Rogue or shadow IT--when business departments make their own arrangements with external vendors without consulting IT--is the bane of many CIOs. But from a marketing department's perspective, it's easy to understand the appeal.
"As marketers, we're used to asking: How can I get this done fast, and how can I spend less?" says Myra Rothfeld, CMO at Genworth Financial Wealth Management. "If you're working with your own large and complex IT organization, it doesn't feel fast or cheap."
To make matters worse, many technology vendors have discovered the marketing automation market, Rothfeld says. "I think it's particularly easy to do these days because there are so many IT vendors, consultants and specialists who find that market very desirable." In fact, she says, "You have to really decide not to do shadow IT."

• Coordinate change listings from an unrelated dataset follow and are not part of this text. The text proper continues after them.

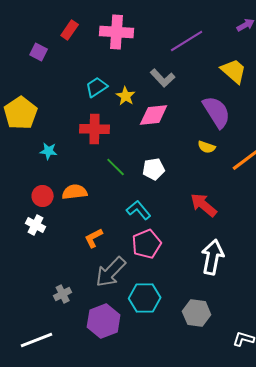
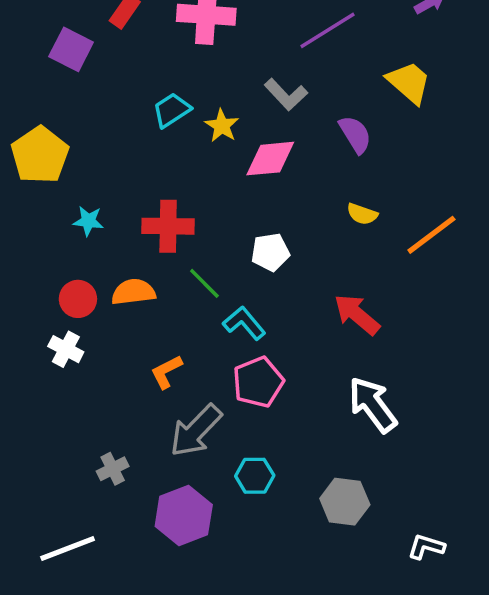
purple square: (39, 52) -> (71, 49), size x1.4
purple semicircle: (217, 112) -> (355, 134), moved, size x0.7
red cross: (95, 129) -> (168, 226), moved
green line: (116, 167) -> (204, 283), moved
white arrow: (213, 257) -> (373, 405), turned -48
cyan hexagon: (145, 298) -> (255, 476), size x0.7

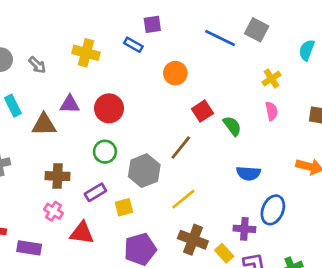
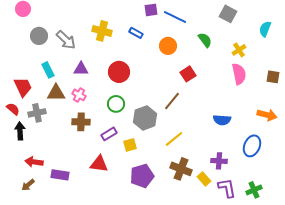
blue line: (220, 38) -> (175, 17), moved
blue rectangle: (133, 45) -> (136, 33), moved
gray arrow: (37, 65) -> (66, 40), size x1.5
purple triangle: (70, 104) -> (81, 69), moved
pink semicircle: (272, 111) -> (239, 74), size x1.5
brown triangle: (44, 125) -> (56, 93), moved
green semicircle: (232, 126) -> (205, 40), moved
blue ellipse: (273, 210) -> (252, 146), moved
pink cross: (53, 211) -> (79, 95), moved

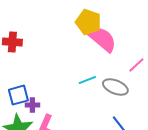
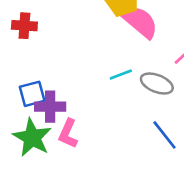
purple cross: (32, 105) -> (50, 107), size x1.6

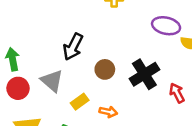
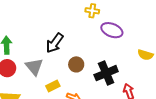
purple ellipse: (166, 26) -> (112, 30), moved

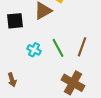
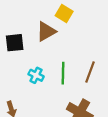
green line: (58, 48) -> (63, 73), turned 30

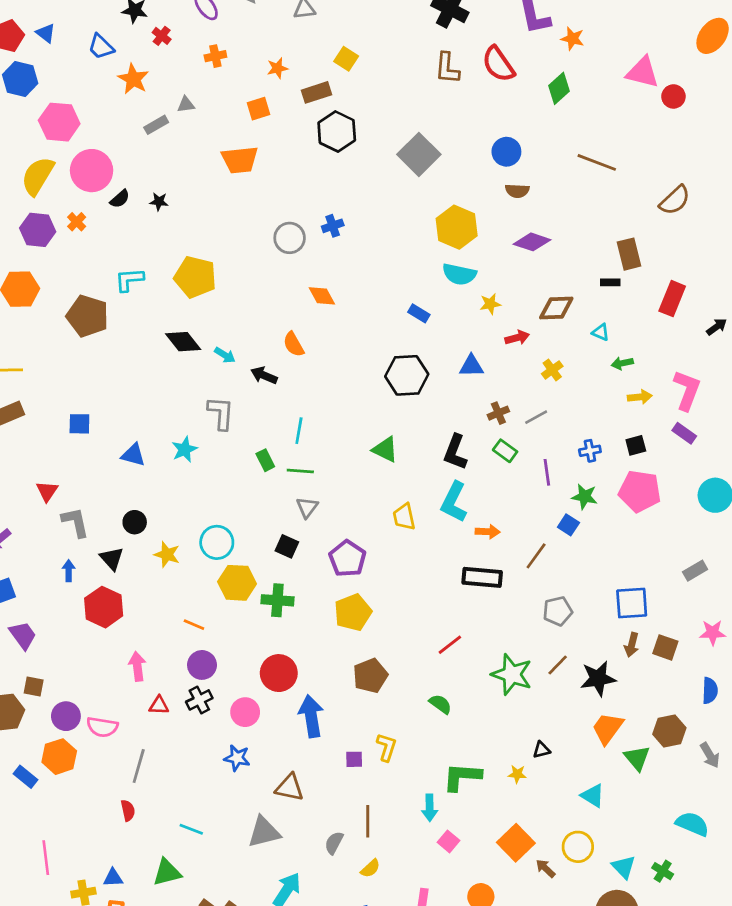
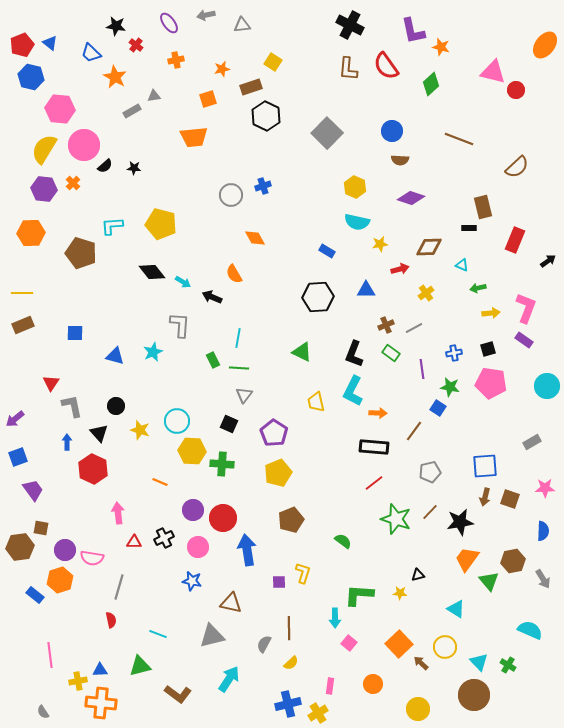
yellow hexagon: (457, 227) -> (355, 187), size x0.7
red line: (450, 645) -> (374, 483), moved
purple circle: (202, 665) -> (193, 510), moved

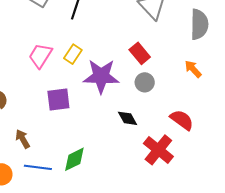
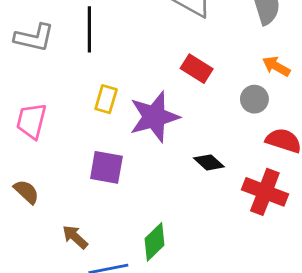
pink trapezoid: (40, 56) -> (31, 121), moved
gray circle: (145, 82) -> (254, 99), moved
purple square: (58, 100) -> (106, 167), turned 35

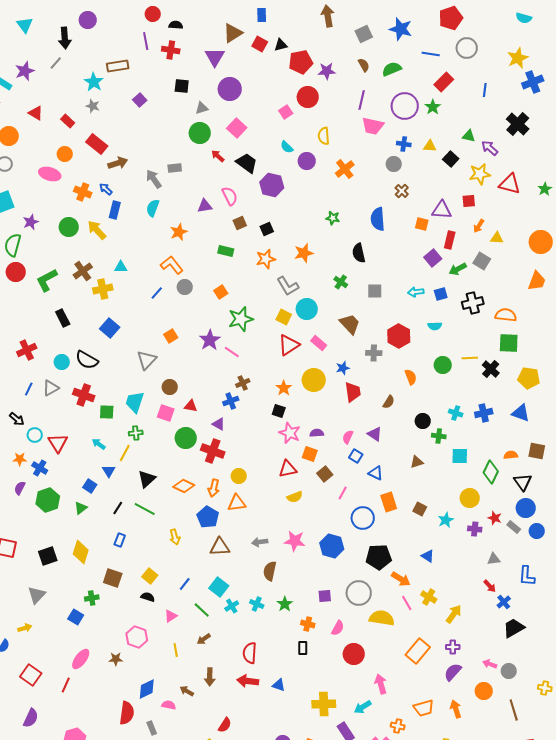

It's a decision worth making. "As marketers, our objective is to build better, faster client experiences," Rothfeld says. "I personally have found that the best way to do that is within the structure of the leadership team, and with marketing staff who have a deep understanding of technology."
In the end, resisting the temptation to go rogue should pay off for marketing and the company as a whole. "It's really about competitive advantage," says Glen Hartman, global managing director of digital consulting at Accenture. "Rogue IT systems are usually siloed. Whichever companies can do the hard work of getting the CIO and CMO connected will be able to outpace their competitors."